Saved entries
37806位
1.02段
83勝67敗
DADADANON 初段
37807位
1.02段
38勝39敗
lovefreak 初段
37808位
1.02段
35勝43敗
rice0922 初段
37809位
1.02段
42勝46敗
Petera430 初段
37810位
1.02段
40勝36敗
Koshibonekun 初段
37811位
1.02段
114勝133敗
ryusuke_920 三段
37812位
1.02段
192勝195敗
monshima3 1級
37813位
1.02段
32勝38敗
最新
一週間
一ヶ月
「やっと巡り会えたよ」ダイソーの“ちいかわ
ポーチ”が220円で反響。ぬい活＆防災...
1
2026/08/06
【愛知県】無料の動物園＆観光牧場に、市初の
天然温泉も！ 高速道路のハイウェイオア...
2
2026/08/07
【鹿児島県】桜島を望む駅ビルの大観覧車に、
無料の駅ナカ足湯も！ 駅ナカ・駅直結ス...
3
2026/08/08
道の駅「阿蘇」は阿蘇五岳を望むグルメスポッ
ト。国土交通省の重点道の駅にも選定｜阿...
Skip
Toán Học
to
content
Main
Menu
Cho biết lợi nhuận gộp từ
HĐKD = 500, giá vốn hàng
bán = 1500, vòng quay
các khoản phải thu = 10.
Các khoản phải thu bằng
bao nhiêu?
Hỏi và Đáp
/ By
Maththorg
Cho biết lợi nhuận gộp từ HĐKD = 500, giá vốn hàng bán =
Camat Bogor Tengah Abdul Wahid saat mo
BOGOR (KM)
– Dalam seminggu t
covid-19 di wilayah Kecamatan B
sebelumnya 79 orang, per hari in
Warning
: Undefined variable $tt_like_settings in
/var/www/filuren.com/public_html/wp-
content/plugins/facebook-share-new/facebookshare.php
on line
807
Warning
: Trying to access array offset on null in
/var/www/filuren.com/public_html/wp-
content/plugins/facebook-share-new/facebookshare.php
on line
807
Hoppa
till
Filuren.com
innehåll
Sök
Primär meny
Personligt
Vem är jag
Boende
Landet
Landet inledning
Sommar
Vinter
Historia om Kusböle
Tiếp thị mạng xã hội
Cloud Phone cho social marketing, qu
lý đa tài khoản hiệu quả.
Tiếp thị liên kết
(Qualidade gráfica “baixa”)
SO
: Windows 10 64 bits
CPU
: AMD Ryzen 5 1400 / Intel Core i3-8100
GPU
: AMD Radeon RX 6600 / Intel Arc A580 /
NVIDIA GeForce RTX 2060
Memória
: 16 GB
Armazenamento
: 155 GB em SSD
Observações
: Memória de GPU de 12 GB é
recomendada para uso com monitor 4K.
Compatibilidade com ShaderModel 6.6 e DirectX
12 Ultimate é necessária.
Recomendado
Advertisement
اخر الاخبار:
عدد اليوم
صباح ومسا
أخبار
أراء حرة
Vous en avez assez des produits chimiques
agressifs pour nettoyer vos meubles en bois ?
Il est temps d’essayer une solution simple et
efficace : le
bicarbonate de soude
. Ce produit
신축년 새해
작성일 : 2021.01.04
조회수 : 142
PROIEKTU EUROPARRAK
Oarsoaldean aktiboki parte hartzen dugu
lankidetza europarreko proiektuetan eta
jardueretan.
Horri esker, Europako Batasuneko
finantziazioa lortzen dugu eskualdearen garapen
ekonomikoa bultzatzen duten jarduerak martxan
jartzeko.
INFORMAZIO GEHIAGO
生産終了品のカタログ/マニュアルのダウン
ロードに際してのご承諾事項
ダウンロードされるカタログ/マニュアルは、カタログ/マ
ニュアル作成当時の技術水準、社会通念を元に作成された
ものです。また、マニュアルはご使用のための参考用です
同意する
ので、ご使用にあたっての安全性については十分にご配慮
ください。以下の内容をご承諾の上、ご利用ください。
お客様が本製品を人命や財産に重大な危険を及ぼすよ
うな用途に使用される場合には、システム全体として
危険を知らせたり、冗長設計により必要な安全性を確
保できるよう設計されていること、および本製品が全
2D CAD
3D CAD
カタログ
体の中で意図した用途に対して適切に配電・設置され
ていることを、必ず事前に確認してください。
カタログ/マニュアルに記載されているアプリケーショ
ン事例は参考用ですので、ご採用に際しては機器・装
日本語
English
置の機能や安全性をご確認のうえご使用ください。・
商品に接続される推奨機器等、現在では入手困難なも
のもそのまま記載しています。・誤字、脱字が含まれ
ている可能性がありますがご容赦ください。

- **EXERCISE DETAILS**
Where a line of the records above holds the word "nhuận", copy that line.

- **SOLUTION TO THIS TASK**
Cho biết lợi nhuận gộp từ
Cho biết lợi nhuận gộp từ HĐKD = 500, giá vốn hàng bán =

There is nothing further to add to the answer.